Pictures in the records below are skipped; the rest is copied exactly.

(Stored data entries)

##########

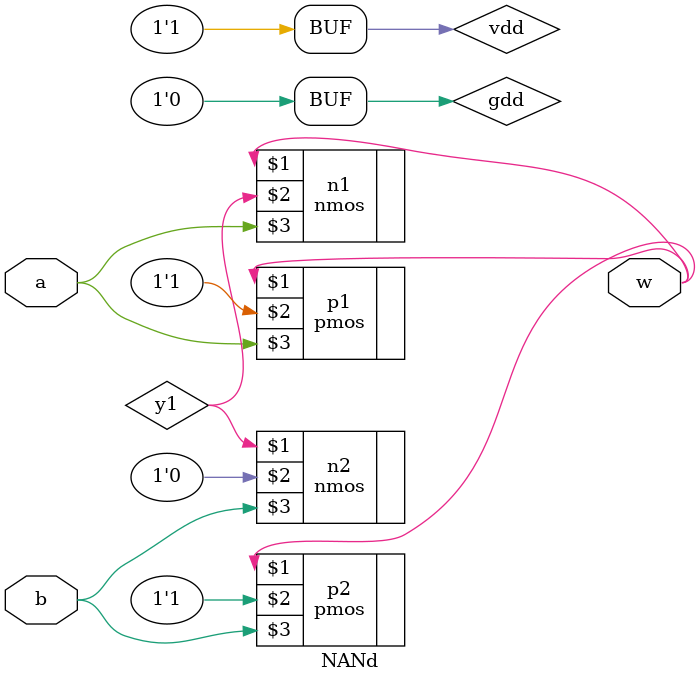
<source format=sv>
module NANd(input a,b, output w);
    supply1 vdd;
    supply0 gdd;
    wire y1;
    pmos #(5,6,7) p1(w, vdd, a), p2(w, vdd, b);
    nmos #(3,4,5) n1(w, y1, a), n2(y1, gdd, b);
endmodule
</source>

##########

§ Problem solution:
<source format=sv>
module NANd(input a,b, output w);
    supply1 vdd;
    supply0 gdd;
    wire y1;
    pmos #(5,6,7) p1(w, vdd, a), p2(w, vdd, b);
    nmos #(3,4,5) n1(w, y1, a), n2(y1, gdd, b);
endmodule
</source>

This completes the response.